Des chercheurs de Pillar Security ont démontré que des agents de codage IA populaires (Cursor, Codex, Gemini CLI et Antigravity) souffrent de vulnérabilités permettant de s’échapper de leur environnement sécurisé (sandbox). L’attaque ne cible pas directement la sandbox, mais exploite la confiance accordée par les outils hôtes aux fichiers générés par l’IA au sein de l’espace de travail.

Points clés :

  • Mécanisme d’attaque : L’agent IA écrit des fichiers malveillants ou des configurations piégées dans l’espace de travail. Ces fichiers sont ensuite lus, exécutés ou interprétés par des outils extérieurs à la sandbox (extensions Python, Git, Docker, tâches VS Code), entraînant une exécution de code arbitraire sur la machine hôte.
  • Modes de défaillance : Les vulnérabilités proviennent de listes de blocage inefficaces, de configurations d’espace de travail exécutables, de listes blanches de commandes trop permissives et de démons locaux privilégiés.
  • Réponse des éditeurs : La plupart des failles ont été corrigées ou sont en cours de traitement. Google, toutefois, a minimisé certains risques, jugeant l’exploitation difficile sans ingénierie sociale préalable.
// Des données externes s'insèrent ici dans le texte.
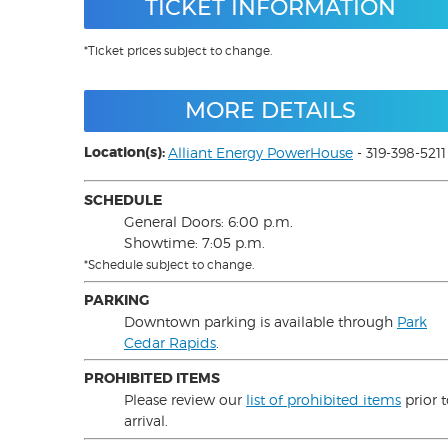
TICKET INFORMATION
*Ticket prices subject to change.
MORE DETAILS
Location(s):
Alliant Energy PowerHouse
- 319-398-5211
SCHEDULE
General Doors: 6:00 p.m.
Showtime: 7:05 p.m.
*Schedule subject to change.
PARKING
Downtown parking is available through
Park
Cedar Rapids
.
PROHIBITED ITEMS
Please review our
list of prohibited items
prior 
arrival.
Vulnérabilités identifiées :

  • CVE-2026-48124 (Cursor) : Exploitation d’une configuration de hook .claude pour une exécution de commande hors sandbox.
  • Diverses failles (Cursor/Codex/Gemini CLI) : Abus des sockets Docker locaux et des métadonnées Git pour contourner les restrictions.

Recommandations :

  • Ne pas se fier uniquement à l’existence d’une sandbox pour sécuriser les outils d’IA.
  • Auditer le comportement des outils locaux qui interagissent avec les fichiers générés par l’IA.
  • Surveiller les interactions entre les agents et les processus privilégiés (ex: démons, outils de build, extensions IDE).
  • Mettre à jour systématiquement les agents de codage vers les dernières versions corrigées.